*** Opening of Supplied entries ***

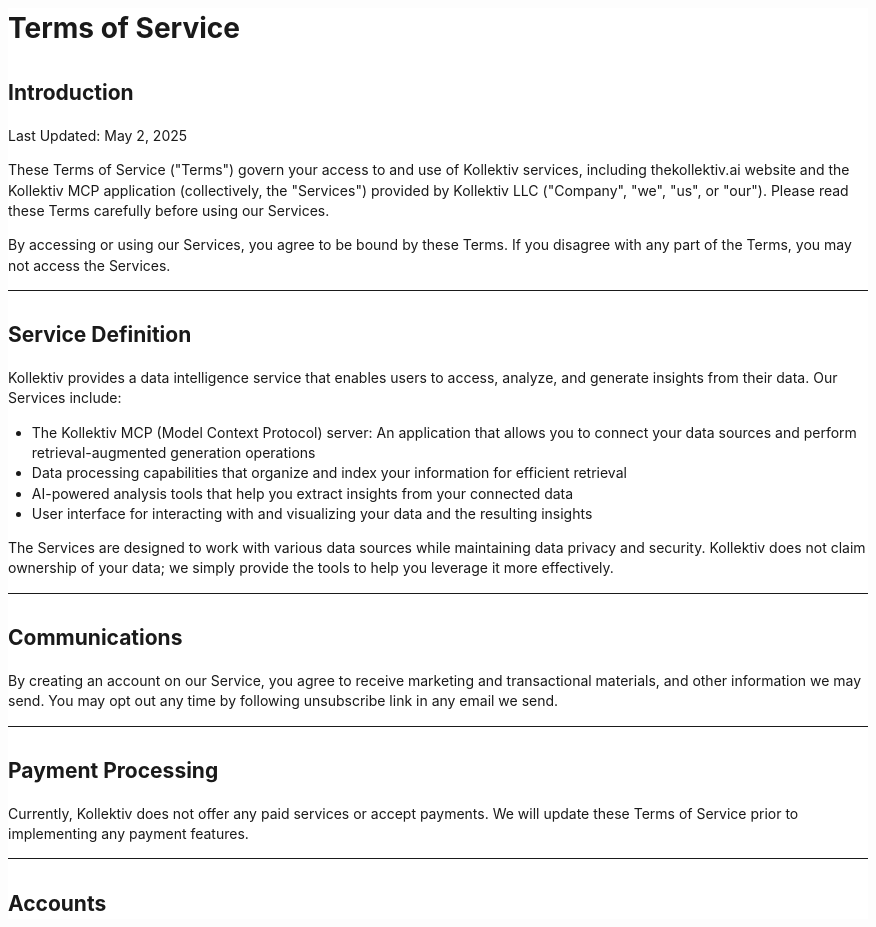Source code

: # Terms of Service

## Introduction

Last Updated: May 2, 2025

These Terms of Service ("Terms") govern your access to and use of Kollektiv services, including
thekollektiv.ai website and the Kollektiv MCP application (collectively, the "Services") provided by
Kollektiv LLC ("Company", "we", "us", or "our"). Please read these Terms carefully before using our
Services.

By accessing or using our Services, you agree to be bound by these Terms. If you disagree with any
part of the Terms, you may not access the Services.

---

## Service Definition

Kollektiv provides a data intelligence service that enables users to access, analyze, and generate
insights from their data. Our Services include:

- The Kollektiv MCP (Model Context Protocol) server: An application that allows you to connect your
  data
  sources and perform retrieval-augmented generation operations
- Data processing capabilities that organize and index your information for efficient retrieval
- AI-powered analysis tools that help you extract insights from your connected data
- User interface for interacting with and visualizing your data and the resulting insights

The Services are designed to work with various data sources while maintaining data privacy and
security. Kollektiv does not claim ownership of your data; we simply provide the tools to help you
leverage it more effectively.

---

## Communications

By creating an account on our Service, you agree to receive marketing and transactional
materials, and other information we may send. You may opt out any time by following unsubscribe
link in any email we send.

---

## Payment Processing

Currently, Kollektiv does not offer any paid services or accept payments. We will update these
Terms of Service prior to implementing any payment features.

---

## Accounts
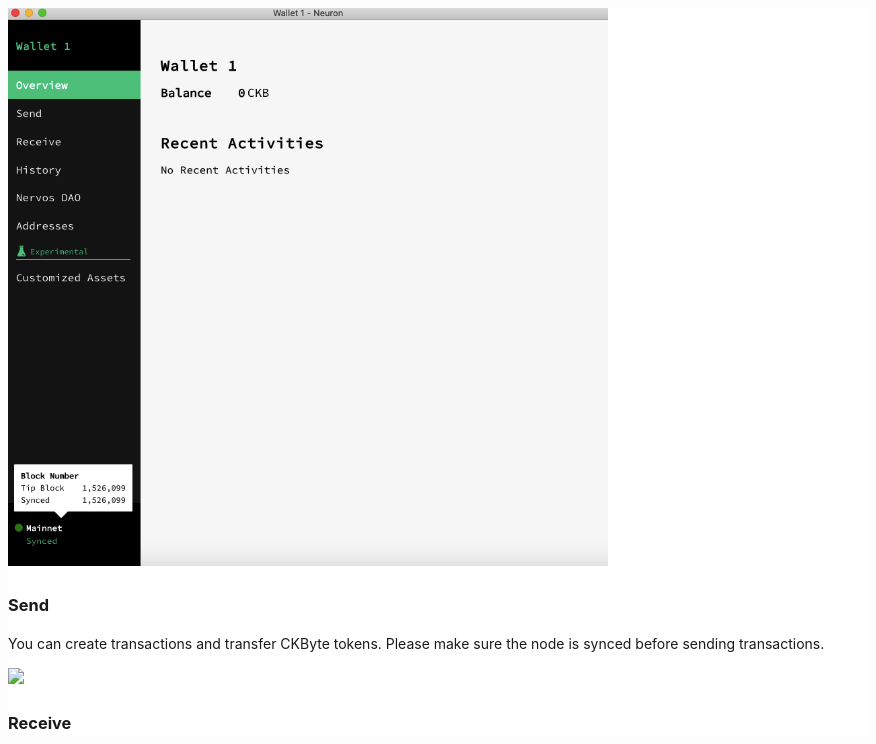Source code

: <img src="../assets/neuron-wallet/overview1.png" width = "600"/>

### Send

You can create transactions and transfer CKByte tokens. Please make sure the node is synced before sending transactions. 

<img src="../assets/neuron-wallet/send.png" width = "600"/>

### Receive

*** Close of Supplied entries ***
*** Opening of Supplied entries ***

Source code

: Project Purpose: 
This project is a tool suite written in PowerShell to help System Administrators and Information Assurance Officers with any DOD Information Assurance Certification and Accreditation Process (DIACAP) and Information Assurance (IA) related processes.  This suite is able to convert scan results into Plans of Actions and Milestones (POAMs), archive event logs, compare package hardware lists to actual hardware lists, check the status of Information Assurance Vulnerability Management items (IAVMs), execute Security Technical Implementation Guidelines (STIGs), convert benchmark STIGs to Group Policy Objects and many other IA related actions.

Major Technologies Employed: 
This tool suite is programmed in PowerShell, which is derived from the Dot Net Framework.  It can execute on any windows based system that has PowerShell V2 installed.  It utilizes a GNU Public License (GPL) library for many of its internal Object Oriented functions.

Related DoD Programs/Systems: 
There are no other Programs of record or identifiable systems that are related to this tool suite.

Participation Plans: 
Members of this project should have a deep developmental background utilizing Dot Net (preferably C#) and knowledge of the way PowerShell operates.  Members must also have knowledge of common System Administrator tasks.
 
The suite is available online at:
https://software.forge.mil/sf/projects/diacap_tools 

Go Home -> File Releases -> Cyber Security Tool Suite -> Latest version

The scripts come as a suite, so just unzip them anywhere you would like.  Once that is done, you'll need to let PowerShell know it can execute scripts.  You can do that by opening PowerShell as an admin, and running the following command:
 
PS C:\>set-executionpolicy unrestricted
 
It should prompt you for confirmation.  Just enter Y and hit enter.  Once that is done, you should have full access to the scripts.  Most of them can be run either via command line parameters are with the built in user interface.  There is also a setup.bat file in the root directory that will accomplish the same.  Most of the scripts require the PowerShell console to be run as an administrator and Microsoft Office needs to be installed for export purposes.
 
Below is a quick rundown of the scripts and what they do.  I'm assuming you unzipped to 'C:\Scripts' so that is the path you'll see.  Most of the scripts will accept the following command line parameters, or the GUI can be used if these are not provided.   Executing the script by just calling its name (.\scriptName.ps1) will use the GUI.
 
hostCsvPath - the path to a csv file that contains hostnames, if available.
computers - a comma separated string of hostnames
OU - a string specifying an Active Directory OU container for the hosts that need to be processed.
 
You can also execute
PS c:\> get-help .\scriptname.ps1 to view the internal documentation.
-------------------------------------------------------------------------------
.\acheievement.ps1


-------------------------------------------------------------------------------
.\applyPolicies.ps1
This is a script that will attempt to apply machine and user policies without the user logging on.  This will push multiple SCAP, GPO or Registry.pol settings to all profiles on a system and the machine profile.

*** Close of Supplied entries ***

Leave out every picture, and copy exactly the lines above starting at the one holding "insights from their" and ending at the one holding "### Receive", no more and no less.

Answer for the task -
insights from their data. Our Services include:

- The Kollektiv MCP (Model Context Protocol) server: An application that allows you to connect your
  data
  sources and perform retrieval-augmented generation operations
- Data processing capabilities that organize and index your information for efficient retrieval
- AI-powered analysis tools that help you extract insights from your connected data
- User interface for interacting with and visualizing your data and the resulting insights

The Services are designed to work with various data sources while maintaining data privacy and
security. Kollektiv does not claim ownership of your data; we simply provide the tools to help you
leverage it more effectively.

---

## Communications

By creating an account on our Service, you agree to receive marketing and transactional
materials, and other information we may send. You may opt out any time by following unsubscribe
link in any email we send.

---

## Payment Processing

Currently, Kollektiv does not offer any paid services or accept payments. We will update these
Terms of Service prior to implementing any payment features.

---

## Accounts
Source code

: <img src="../assets/neuron-wallet/overview1.png" width = "600"/>

### Send

You can create transactions and transfer CKByte tokens. Please make sure the node is synced before sending transactions. 

<img src="../assets/neuron-wallet/send.png" width = "600"/>

### Receive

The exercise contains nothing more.